Птица прокричала еще трижды «человек» и села в темном углу, как бы глубоко задумавшись, но она просто спала.

«Они разыгрывали похороны там в монастыре, — продолжал старик, — не хочешь взглянуть? Непорочная урсулинка стала сегодня матерью; — легенда, пожалуй, провозгласила бы это чудом, но они слишком пристально заглядывали Богу в карты и сегодня, в общем, больше не верят ни в какие чудеса. Святую деву нынче ночью погребают заживо. — Я впущу тебя. Посмотри, не соскучишься!»

Он достал ключ, петли заскрипели, и я прошел по могилам через крестовый ход. Свет факелов то и дело проскальзывал по монументам; каменные девы с художественно деланными лицами дремали на молитве, в то время как оригиналы внизу уже сбросили маски.

Я остановился за колонной, внизу зияла могила каменной кладки — уединенная раздевалочка для уходящих: в покойце горела тусклая гробовая лампада; на возвышающемся камне был хлеб, кувшин воды, распятие и молитвенник. В церкви, воздвигнутой над склепом, царила глубокая тишина среди святых, взиравших со стен; лишь иногда ветер, сквозящий в органе, заставлял неприятно выть одну трубу.

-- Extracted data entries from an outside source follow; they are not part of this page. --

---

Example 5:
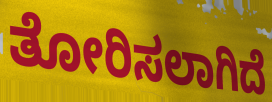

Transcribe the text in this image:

ತೋರಿಸಲಾಗಿದೆ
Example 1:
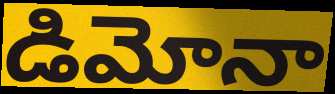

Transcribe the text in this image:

డిమోనా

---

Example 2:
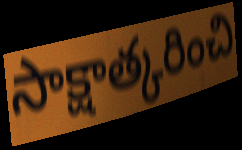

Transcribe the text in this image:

సాక్షాత్కరించి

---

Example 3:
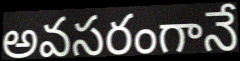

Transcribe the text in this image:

అవసరంగానే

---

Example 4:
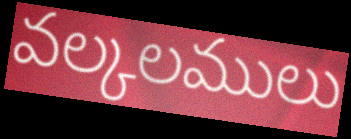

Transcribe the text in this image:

వల్కలములు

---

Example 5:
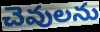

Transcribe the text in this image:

చెవులను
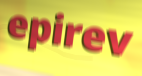
epirev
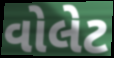
વોલેટ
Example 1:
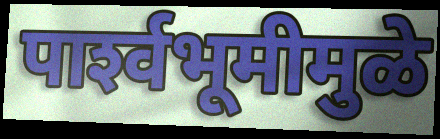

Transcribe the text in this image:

पार्श्‍वभूमीमुळे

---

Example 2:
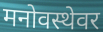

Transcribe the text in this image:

मनोवस्थेवर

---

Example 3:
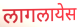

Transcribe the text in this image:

लागलायेस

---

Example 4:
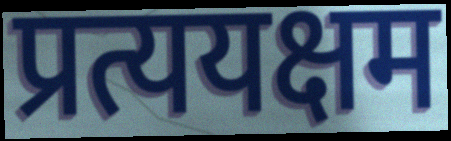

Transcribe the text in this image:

प्रत्ययक्षम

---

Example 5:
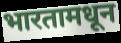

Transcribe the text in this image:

भारतामधून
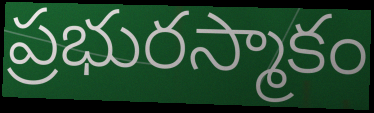
ప్రభురస్మాకం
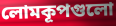
লোমকূপগুলো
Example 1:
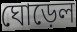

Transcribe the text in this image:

ঘোড়েল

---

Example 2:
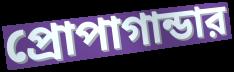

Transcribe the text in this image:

প্রোপাগান্ডার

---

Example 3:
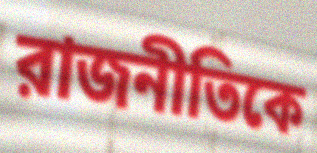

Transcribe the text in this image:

রাজনীতিকে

Наконец, среди колонн показалась процессия: многочисленные молчаливые девы окружали в своем шествии невесту смерти. Все это действо ужаснуло бы мягкосердечного зрителя именно механической жутью своего распорядка; так трагическая муза потрясает тем больше, чем меньше она ломает себе руки. Мое же чувство (уподобляющееся струнному инструменту, настроенному навыворот, чтобы никто не мог играть на нем в чистой тональности, если только дьявол не объявит концерта), было мало затронуто, и в нем ничего, в общем, не происходило, кроме безумного бега по гаммам, извлекающего примерно следующие звуки и остающегося в дисгармонии:

БЕГ ПО ГАММАМ

«Жизнь пробегает мимо человека, такая стремительная, что человек напрасно умоляет ее остановиться хоть на мгновение и сказать, чего она хочет и зачем на него смотрит. Мимо проносятся маски ощущений, все более искажаясь. — Радость, ответь, — кричит человек, — зачем ты мне улыбаешься. Личина исчезает, улыбаясь. — Скорбь, дай посмотреть в глаза тебе, зачем ты явилась мне! И скорби уже нет. — Гнев, зачем ты взглянул на меня? Я спрашиваю, а ты уже сгинул.